Additionally, Germans love to clap. I may have mentioned this before, but they'll clap to a-n-y-t-h-i-n-g. Whether it's your "typical" German music, what's called Schlagermusik (here's a link to an example and you can actually hear the clapping with it), pop music, or in the case of last night, punk, clapping can be heard. Of course, they even clap in sync with each other at soccer games. I don't know what it is, but clapping is everywhere except at the university. Instead of clapping after a lecture is done, students knock on the desks. But back to last night...sure, there are points when the band encourages clapping in sync to the beat, but then other songs where there really isn't a beat to clap to, Germans manage to somehow clap. I've heard the excuse for this is that parents will clap out syllables for their kids to learn new words because German words are so long (like Geschwindigkeitsbegrenzung, meaning speed limit, which is actually longer than the longest English word, antidisestablishmentarianism). So, for the word meaning speed limit, they'll clap out "Ge-schwin-di-keits-be-gren-zung." I'm not sure if that has to do with listening to punk music, but sure, why not.

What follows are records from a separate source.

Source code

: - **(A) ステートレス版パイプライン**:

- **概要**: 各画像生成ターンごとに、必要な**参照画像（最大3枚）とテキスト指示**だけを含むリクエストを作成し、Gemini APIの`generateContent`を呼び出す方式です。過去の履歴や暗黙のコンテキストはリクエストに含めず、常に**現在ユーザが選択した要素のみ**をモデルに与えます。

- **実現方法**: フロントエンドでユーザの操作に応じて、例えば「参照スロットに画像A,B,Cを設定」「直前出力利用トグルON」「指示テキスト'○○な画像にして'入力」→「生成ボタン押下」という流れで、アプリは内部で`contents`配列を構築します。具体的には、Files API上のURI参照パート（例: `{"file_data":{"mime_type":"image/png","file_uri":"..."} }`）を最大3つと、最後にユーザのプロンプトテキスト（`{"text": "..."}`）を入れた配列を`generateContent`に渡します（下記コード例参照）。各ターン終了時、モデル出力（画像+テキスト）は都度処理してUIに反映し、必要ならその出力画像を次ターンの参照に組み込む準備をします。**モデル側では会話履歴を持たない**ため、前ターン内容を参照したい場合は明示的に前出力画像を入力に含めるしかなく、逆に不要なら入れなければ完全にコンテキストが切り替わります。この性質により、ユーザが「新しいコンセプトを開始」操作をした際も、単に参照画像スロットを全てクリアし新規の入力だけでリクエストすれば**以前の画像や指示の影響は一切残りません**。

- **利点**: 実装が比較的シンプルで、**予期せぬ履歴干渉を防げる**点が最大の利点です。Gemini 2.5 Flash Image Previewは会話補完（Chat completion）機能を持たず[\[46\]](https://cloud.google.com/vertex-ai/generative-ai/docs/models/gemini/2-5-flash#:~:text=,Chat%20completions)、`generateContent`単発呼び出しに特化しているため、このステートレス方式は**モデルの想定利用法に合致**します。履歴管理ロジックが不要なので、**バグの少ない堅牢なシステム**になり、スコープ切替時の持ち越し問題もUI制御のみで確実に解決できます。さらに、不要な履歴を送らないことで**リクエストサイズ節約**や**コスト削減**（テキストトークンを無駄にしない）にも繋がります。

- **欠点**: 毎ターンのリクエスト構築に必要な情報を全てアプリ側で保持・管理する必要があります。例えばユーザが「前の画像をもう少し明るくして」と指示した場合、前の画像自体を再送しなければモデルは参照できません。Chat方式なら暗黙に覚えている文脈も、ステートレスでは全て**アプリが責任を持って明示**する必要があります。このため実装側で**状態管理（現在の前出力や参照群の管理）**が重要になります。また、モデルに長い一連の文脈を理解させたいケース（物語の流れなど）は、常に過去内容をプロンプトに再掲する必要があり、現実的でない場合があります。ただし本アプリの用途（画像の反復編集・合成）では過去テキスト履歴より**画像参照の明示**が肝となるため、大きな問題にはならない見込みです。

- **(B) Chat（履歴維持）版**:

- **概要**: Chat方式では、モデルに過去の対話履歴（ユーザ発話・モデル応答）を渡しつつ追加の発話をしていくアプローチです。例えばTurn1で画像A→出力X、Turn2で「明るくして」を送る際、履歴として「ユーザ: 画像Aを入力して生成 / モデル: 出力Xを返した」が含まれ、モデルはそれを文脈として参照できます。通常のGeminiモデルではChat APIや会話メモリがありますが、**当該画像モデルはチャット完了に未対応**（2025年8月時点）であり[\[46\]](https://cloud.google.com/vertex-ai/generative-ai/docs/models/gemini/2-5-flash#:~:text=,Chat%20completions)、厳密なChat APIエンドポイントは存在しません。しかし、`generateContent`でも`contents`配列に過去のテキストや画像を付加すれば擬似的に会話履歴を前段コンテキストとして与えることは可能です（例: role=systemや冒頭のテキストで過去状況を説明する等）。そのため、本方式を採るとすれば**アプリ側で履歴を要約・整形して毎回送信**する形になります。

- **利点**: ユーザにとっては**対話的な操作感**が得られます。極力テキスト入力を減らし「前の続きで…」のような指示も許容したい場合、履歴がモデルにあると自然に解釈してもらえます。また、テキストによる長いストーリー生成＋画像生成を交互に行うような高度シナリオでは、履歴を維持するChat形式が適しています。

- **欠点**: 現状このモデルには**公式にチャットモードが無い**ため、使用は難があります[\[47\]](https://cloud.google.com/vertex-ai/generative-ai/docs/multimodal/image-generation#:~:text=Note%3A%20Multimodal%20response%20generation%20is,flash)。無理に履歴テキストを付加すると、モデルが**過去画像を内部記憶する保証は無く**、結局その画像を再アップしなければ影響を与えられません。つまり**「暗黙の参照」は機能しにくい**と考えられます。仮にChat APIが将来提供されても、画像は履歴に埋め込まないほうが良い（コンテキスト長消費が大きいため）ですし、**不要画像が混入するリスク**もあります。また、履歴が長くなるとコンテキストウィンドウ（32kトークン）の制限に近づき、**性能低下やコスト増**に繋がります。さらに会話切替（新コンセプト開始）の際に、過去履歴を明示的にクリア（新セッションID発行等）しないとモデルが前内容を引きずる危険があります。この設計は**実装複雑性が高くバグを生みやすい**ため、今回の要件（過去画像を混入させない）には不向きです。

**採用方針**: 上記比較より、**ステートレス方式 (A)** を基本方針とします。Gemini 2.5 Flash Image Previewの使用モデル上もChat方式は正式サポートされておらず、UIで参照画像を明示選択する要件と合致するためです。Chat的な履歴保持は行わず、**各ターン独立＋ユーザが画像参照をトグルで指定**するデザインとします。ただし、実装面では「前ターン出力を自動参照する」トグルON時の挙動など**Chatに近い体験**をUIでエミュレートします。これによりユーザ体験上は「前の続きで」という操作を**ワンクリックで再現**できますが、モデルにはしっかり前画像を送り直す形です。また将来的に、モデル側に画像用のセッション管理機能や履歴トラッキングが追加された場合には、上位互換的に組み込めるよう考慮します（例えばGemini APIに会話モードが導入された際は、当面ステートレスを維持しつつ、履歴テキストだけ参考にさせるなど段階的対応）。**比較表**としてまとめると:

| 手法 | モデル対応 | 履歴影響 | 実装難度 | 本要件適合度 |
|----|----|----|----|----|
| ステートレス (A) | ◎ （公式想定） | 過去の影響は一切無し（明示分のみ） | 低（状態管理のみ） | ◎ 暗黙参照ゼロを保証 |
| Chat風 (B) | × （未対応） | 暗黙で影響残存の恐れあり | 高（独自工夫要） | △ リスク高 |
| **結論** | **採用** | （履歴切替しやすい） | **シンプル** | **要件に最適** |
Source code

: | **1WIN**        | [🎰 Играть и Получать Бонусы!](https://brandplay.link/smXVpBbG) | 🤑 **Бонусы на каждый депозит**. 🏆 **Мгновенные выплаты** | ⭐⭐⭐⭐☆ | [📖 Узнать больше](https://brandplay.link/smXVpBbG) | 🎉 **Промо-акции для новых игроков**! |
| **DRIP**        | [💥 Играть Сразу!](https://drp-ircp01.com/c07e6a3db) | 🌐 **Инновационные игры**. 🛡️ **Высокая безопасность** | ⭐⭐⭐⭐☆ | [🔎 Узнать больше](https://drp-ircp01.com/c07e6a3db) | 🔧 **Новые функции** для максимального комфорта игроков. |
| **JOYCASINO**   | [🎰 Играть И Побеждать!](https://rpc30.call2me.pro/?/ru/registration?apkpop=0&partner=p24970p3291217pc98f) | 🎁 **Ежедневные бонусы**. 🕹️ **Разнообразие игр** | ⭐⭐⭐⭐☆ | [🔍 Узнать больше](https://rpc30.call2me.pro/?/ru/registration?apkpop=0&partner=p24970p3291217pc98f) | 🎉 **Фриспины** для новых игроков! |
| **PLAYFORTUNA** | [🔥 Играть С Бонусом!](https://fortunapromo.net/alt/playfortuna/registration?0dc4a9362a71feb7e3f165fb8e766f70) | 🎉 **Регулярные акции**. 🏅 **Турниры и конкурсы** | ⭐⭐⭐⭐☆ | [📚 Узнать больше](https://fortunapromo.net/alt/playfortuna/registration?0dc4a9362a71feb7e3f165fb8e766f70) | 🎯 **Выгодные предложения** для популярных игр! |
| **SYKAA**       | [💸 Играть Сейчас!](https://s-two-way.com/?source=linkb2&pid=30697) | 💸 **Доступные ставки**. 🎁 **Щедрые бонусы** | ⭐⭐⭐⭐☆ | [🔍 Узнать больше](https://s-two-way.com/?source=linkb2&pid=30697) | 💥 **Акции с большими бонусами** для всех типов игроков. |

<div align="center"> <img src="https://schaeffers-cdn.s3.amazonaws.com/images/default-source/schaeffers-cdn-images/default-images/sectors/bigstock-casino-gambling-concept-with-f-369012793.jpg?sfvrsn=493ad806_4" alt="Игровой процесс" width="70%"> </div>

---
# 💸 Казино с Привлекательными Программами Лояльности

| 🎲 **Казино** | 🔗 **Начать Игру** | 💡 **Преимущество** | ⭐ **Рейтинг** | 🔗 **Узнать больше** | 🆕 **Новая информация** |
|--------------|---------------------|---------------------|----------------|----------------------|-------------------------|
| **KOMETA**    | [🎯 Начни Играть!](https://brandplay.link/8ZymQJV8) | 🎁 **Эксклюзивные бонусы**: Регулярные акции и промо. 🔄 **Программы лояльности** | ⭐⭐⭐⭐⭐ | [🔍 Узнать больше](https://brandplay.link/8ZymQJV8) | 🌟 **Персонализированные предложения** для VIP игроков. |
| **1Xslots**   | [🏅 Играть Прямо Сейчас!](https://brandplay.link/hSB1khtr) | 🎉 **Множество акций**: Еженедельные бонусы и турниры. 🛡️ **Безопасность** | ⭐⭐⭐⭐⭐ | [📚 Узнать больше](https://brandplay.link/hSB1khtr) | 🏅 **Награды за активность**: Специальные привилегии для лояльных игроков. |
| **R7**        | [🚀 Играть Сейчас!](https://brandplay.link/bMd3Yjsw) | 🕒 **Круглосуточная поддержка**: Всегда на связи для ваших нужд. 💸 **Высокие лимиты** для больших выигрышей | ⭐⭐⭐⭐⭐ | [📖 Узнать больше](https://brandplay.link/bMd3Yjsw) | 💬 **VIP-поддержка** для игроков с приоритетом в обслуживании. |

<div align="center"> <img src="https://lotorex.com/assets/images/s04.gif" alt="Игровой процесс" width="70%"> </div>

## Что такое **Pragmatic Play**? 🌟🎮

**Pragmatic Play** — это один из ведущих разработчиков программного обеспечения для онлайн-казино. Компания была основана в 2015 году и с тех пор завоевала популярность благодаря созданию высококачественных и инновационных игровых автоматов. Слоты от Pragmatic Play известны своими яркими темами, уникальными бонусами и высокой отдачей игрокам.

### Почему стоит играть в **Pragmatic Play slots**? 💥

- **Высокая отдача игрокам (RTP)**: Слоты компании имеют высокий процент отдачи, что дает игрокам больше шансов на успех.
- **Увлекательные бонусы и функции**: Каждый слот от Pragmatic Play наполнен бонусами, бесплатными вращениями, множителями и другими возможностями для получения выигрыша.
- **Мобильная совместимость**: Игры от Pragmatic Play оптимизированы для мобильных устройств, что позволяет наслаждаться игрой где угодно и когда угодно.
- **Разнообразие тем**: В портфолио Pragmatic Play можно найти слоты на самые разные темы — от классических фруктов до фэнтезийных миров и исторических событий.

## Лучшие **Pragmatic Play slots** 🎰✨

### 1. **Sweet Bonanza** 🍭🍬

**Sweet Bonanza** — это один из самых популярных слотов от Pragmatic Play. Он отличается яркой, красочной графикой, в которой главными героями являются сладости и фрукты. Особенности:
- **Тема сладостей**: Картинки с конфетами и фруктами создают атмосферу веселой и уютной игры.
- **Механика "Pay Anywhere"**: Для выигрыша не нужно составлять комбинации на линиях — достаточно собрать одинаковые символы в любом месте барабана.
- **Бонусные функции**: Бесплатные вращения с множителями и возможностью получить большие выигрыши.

What was also funny about last night that doesn't necessarily have to do with soccer is the crowd itself. It was so strange because every time the Living End would finish a song, people would clap and cheer for about 5 to 10 seconds before stopping completely. And then it'd be kind of quiet while everyone waited for the band to start the next song. I thought this was a little awkward because almost every other I've been to, people will continue clapping and cheering until the next song starts or the band says something. Even the lead singer/guitarist Chris mentioned it, saying the last time they were in Germany, the crowd was a little rowdier and noisier. Funny enough, everyone booed to this comment (I cheered because I was glad that someone said it), but I wanted to say, people, it's your own fault!

I think this might have to do with the fact that Germans are ok with awkward silences. I know as an American, it's kind of weird if you meet someone for the first time and then there's a lull in the conversation. It's almost as if you're saying, "Well, we don't have much to say to each other, so that's why we've run out of things to say. Therefore, we probably won't be great friends." Or in the case of a date, you probably think you've run out of things to say and you're not compatible. So as an American, I thought it was strange last night to have a break in cheering and clapping. It was almost as if the crowd was saying, "You're good, but not good enough for me to keep showing my appreciation for you." However, Germans are ok with awkward silences when you're talking to someone for the first time. They don't really think anything of it. I was thinking that perhaps the audience last night wasn't not appreciative, they just deemed it not necessary to have to exaggerate or anything like that (if that makes sense).

A video of The Living End rocking out.
Not sure if it was improvised, but very awesome nonetheless.

Although I've been here in Germany for almost 3.5 years, there are still things I will never quite get and will still laugh at. I suppose as much as I am well-integrated (or like to think so, at least), there are still things where I'm super American.